**Directions for this task:** Each record below must be reproduced exactly as it reads, with its images omitted.

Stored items
::::::::::
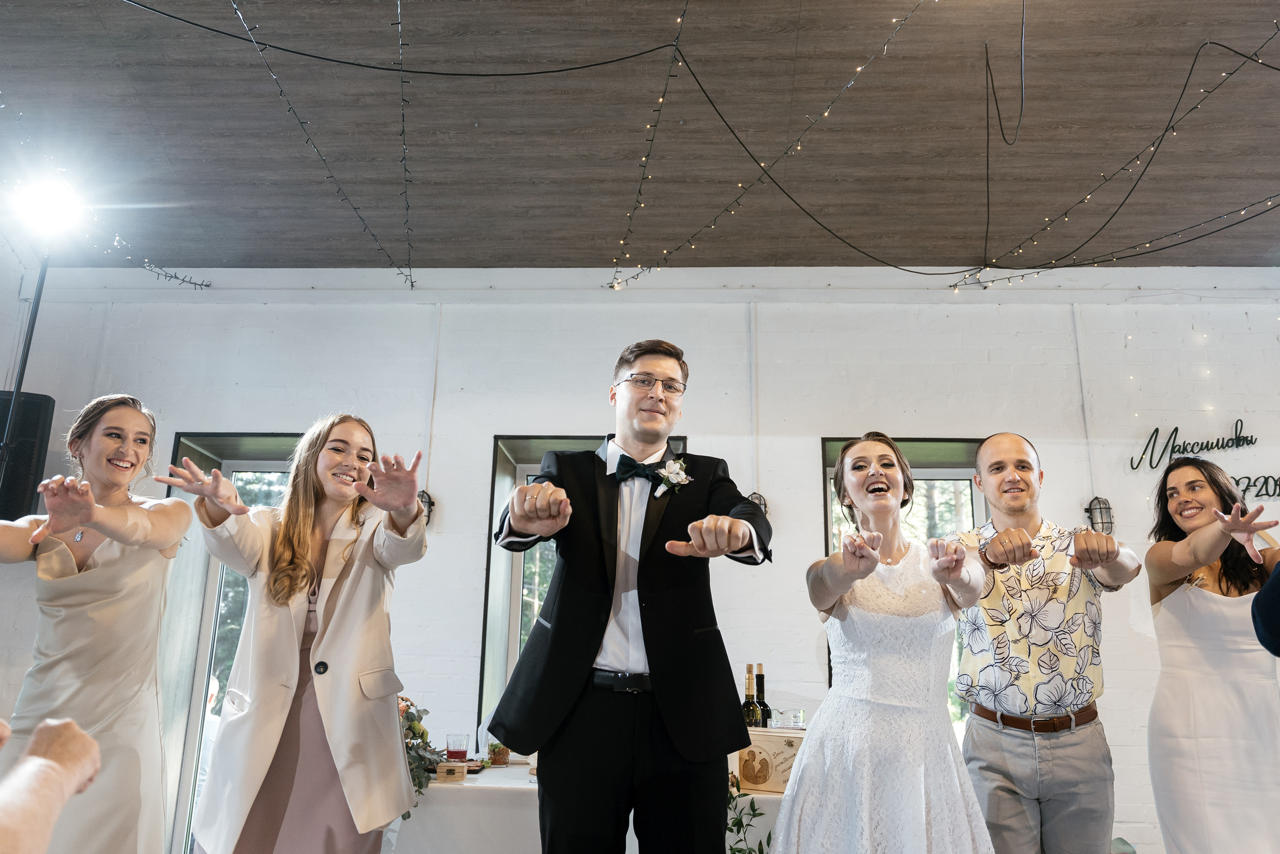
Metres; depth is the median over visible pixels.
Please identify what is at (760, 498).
wall lantern
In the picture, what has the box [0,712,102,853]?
person
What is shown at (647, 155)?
string light
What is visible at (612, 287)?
string light
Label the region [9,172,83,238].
stage light
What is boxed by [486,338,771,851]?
man
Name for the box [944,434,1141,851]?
man
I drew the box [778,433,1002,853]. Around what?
woman
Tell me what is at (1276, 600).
person
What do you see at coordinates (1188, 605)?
woman
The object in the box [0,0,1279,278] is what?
ceiling
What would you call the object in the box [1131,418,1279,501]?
wall sign
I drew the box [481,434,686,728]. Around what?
window
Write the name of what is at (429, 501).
wall lantern
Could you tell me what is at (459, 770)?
wooden box
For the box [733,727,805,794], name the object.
wooden crate
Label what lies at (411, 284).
string light
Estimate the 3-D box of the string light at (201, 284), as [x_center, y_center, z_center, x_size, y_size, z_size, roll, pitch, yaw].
[-2.771,-1.318,3.899,0.220,0.769,3.072,0,-14,2]
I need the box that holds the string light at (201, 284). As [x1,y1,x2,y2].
[0,107,209,290]
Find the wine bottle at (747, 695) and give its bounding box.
[741,664,760,725]
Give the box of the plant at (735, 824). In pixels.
[723,781,770,853]
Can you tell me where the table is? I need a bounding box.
[393,761,784,851]
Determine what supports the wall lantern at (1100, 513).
attached to the wall at (482, 439)
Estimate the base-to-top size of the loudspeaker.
0.721 m
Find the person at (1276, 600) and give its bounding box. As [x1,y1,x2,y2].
[1251,560,1279,655]
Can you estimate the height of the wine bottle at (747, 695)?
0.362 m
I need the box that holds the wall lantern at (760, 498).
[747,491,768,515]
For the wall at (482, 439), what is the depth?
4.96 m
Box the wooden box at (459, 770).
[434,761,466,781]
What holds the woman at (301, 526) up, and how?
on the floor
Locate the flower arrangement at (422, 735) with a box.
[397,694,443,814]
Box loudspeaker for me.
[0,389,54,521]
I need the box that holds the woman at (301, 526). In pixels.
[174,415,430,853]
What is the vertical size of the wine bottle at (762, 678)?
0.371 m
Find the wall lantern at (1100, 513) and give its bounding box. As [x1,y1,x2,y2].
[1084,495,1114,534]
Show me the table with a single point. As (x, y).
(477, 775)
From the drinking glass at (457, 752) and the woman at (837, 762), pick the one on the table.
the drinking glass at (457, 752)
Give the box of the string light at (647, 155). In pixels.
[607,0,691,292]
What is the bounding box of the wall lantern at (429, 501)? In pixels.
[416,488,434,525]
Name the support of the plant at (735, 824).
on the table
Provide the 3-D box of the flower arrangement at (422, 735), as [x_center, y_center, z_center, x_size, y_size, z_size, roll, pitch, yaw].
[-0.959,1.237,3.248,0.487,0.407,0.472,0,-14,2]
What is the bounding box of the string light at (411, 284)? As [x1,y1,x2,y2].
[227,0,411,290]
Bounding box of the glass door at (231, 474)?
[163,432,307,851]
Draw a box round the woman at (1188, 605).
[1142,454,1279,851]
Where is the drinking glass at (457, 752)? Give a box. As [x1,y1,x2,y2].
[445,732,468,762]
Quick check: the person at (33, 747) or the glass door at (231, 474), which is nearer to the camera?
the person at (33, 747)
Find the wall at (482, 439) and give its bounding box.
[0,279,1279,853]
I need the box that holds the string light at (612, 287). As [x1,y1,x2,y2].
[609,0,931,287]
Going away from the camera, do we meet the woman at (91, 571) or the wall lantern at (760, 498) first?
the woman at (91, 571)
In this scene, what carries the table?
on the floor
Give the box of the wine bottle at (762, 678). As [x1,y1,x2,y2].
[754,664,771,725]
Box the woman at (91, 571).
[0,392,196,853]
::::::::::
**Written answer:**
Metres; depth is the median over visible pixels.
Please identify what is at (760, 498).
wall lantern
In the picture, what has the box [0,712,102,853]?
person
What is shown at (647, 155)?
string light
What is visible at (612, 287)?
string light
Label the region [9,172,83,238].
stage light
What is boxed by [486,338,771,851]?
man
Name for the box [944,434,1141,851]?
man
I drew the box [778,433,1002,853]. Around what?
woman
Tell me what is at (1276, 600).
person
What do you see at coordinates (1188, 605)?
woman
The object in the box [0,0,1279,278] is what?
ceiling
What would you call the object in the box [1131,418,1279,501]?
wall sign
I drew the box [481,434,686,728]. Around what?
window
Write the name of what is at (429, 501).
wall lantern
Could you tell me what is at (459, 770)?
wooden box
For the box [733,727,805,794], name the object.
wooden crate
Label what lies at (411, 284).
string light
Estimate the 3-D box of the string light at (201, 284), as [x_center, y_center, z_center, x_size, y_size, z_size, roll, pitch, yaw].
[-2.771,-1.318,3.899,0.220,0.769,3.072,0,-14,2]
I need the box that holds the string light at (201, 284). As [x1,y1,x2,y2].
[0,107,209,290]
Find the wine bottle at (747, 695) and give its bounding box.
[741,664,760,725]
Give the box of the plant at (735, 824). In pixels.
[723,781,770,853]
Can you tell me where the table is? I need a bounding box.
[393,761,784,851]
Determine what supports the wall lantern at (1100, 513).
attached to the wall at (482, 439)
Estimate the base-to-top size of the loudspeaker.
0.721 m
Find the person at (1276, 600) and give its bounding box. As [x1,y1,x2,y2].
[1251,560,1279,655]
Can you estimate the height of the wine bottle at (747, 695)?
0.362 m
I need the box that holds the wall lantern at (760, 498).
[747,491,768,515]
For the wall at (482, 439), what is the depth?
4.96 m
Box the wooden box at (459, 770).
[434,761,466,781]
What holds the woman at (301, 526) up, and how?
on the floor
Locate the flower arrangement at (422, 735) with a box.
[397,694,443,814]
Box loudspeaker for me.
[0,389,54,521]
I need the box that holds the woman at (301, 526). In pixels.
[174,415,430,853]
What is the vertical size of the wine bottle at (762, 678)?
0.371 m
Find the wall lantern at (1100, 513) and give its bounding box. As [x1,y1,x2,y2].
[1084,495,1114,534]
Show me the table with a single point. As (x, y).
(477, 775)
From the drinking glass at (457, 752) and the woman at (837, 762), pick the one on the table.
the drinking glass at (457, 752)
Give the box of the string light at (647, 155). In pixels.
[607,0,691,292]
What is the bounding box of the wall lantern at (429, 501)? In pixels.
[416,488,434,525]
Name the support of the plant at (735, 824).
on the table
Provide the 3-D box of the flower arrangement at (422, 735), as [x_center, y_center, z_center, x_size, y_size, z_size, roll, pitch, yaw].
[-0.959,1.237,3.248,0.487,0.407,0.472,0,-14,2]
What is the bounding box of the string light at (411, 284)? As [x1,y1,x2,y2].
[227,0,411,290]
Bounding box of the glass door at (231, 474)?
[163,432,307,851]
Draw a box round the woman at (1188, 605).
[1142,454,1279,851]
Where is the drinking glass at (457, 752)? Give a box. As [x1,y1,x2,y2].
[445,732,468,762]
Quick check: the person at (33, 747) or the glass door at (231, 474), which is nearer to the camera?
the person at (33, 747)
Find the wall at (482, 439) and give its bounding box.
[0,279,1279,853]
I need the box that holds the string light at (612, 287). As [x1,y1,x2,y2].
[609,0,931,287]
Going away from the camera, do we meet the woman at (91, 571) or the wall lantern at (760, 498) first?
the woman at (91, 571)
In this scene, what carries the table?
on the floor
Give the box of the wine bottle at (762, 678). As [x1,y1,x2,y2].
[754,664,771,725]
Box the woman at (91, 571).
[0,392,196,853]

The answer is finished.